Type: Taiwan Single Malt Whisky
Ageing casks: American Oak
Added coloring: No
Owner: King Car Group
Average price: € 55.00
Official website: www.kavalanwhisky.com
Before the emergence of NAS, whiskies with no declared age, the time spent by the spirit in the cask was a fact which, when stated on the label, gave the bottle a sense of prestige directly proportional to the number of years indicated.
Hence the massive use, even today, of caramel colouring to make whiskies darker in appearance, precisely to give the idea of ageing that in the collective imagination is associated with warm, amber colours.
If in Scotch (and other whiskies) the time spent in casks can give an initial idea of what to expect in the glass, with tropical whiskies things change quite a bit.
For example, the Taiwanese distillery Kavalan (named after the people who used to live in the production area, Yilan County) only produces NAS because, due to the climate on the island of Taiwan, whisky is affected by barrels and climate much more quickly than in northern Europe, to the extent that a distillate that is a couple of years old is (formally) equivalent to almost a Scottish 10-year, and declaring age could be misleading.

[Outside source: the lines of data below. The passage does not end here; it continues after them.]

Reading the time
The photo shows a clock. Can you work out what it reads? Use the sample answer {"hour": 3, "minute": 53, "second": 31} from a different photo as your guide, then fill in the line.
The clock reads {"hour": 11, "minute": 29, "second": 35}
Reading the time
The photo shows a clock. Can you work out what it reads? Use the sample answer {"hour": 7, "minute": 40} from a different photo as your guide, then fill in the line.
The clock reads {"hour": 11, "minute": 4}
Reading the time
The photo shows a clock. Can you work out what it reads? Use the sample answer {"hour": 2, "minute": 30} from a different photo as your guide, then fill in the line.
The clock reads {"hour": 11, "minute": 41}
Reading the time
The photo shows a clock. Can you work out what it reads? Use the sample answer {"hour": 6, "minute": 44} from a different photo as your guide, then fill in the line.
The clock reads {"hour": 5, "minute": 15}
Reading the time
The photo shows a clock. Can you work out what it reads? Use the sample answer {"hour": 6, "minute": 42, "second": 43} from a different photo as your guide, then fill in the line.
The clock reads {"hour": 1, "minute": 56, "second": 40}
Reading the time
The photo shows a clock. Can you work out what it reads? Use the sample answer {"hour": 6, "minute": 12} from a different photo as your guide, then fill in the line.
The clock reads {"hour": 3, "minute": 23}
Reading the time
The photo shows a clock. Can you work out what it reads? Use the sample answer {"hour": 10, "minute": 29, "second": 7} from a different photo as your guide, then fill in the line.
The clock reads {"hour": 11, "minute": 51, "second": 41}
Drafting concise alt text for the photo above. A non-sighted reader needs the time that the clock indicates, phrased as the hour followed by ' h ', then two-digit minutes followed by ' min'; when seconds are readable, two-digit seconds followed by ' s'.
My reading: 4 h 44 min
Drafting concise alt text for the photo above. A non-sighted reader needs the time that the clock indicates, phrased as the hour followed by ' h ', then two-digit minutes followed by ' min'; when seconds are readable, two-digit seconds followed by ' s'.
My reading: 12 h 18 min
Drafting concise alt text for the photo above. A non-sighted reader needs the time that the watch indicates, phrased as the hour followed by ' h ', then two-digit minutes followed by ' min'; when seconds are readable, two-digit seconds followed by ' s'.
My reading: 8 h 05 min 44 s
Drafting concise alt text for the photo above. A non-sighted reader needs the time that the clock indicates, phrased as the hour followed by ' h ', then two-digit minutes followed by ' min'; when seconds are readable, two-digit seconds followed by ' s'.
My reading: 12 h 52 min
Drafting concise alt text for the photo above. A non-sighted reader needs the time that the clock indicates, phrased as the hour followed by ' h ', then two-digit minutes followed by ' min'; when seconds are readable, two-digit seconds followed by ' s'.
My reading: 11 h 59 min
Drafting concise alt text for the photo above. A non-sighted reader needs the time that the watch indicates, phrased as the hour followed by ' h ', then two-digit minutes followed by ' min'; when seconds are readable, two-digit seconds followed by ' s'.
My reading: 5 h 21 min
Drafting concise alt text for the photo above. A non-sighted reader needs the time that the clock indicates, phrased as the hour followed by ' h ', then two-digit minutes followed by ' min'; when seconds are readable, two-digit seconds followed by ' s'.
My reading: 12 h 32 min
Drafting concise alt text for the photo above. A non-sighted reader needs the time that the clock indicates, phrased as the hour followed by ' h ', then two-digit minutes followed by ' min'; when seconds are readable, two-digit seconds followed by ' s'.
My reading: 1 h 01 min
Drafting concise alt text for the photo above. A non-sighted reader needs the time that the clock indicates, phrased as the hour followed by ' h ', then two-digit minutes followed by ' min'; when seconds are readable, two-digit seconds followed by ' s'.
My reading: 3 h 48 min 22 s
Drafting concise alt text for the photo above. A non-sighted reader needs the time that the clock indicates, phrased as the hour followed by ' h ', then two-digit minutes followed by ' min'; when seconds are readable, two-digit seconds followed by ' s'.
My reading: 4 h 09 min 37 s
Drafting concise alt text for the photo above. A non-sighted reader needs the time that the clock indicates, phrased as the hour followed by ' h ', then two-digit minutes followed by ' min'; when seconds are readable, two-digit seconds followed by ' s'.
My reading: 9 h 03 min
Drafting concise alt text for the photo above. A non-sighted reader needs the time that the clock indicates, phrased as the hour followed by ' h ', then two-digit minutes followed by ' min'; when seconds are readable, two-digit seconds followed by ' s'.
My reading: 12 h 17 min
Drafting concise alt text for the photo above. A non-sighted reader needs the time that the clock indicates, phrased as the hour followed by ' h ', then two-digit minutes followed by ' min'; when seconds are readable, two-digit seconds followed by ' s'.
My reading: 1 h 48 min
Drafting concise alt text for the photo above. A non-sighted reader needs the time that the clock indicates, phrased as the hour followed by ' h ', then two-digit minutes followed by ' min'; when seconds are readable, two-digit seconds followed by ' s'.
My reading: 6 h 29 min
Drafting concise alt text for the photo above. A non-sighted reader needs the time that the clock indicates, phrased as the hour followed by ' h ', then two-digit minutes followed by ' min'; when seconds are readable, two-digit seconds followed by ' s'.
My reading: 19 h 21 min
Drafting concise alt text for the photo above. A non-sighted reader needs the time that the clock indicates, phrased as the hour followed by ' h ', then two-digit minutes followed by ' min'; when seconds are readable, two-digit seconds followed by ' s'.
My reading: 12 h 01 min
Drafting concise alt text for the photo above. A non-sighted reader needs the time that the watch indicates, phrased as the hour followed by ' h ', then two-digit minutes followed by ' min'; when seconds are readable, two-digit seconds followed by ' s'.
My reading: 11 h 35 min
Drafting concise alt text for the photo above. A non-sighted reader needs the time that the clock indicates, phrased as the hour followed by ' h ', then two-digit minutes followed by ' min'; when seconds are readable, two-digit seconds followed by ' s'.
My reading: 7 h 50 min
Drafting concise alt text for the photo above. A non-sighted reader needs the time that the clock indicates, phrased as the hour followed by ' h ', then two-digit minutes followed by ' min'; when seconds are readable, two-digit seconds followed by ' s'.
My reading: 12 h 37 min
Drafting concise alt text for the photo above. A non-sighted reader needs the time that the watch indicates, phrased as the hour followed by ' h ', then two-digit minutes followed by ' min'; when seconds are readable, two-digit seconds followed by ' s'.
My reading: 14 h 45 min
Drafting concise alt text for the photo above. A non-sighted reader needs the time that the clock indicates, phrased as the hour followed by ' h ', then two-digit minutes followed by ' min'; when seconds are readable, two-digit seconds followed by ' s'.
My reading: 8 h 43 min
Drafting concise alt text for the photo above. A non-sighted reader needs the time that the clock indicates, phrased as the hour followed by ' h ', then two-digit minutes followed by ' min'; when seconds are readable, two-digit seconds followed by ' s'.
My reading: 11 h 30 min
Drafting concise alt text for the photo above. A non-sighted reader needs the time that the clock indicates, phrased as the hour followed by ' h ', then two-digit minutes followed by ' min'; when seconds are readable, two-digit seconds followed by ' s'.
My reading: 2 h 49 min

This is why, despite only being in business since 2005, Kavalan already has a well-stocked portfolio of bottlings, some of which have received high-level recognition in just a few years.
The bottle we are discussing today caused me a bit of a headache in finding information: it can be found both as Distiller’s Select and Distillery Select (even on their website!), apparently without any distinction, although there are photos of bottles with both labels.
I’m sticking with the bottle from which I took the sample, which had the name in the title on the label.
The colour is dark caramel (all natural).
The nose is sweet yet pungent, with caramel, aniseed, plums, pineapple and a hint of pepper. In the background, there’s a hint of rubber which gradually fades but remains present.
On the palate, the fruity flavours are reinforced, remaining enveloped by caramel, with the addition of milk chocolate and a marked saline note. The flavours are a bit fleeting, flashes appearing and disappearing in the mouth, without much substance, quickly allowing the alcohol and the rubber perceived on the nose to emerge.
The finish is quite short, fruity and salty with a touch of spice.
It has to be said that, in both its appellations, this bottle is indicated for blending, hence the not-so-strong and complex personality, which barely touches sufficiency.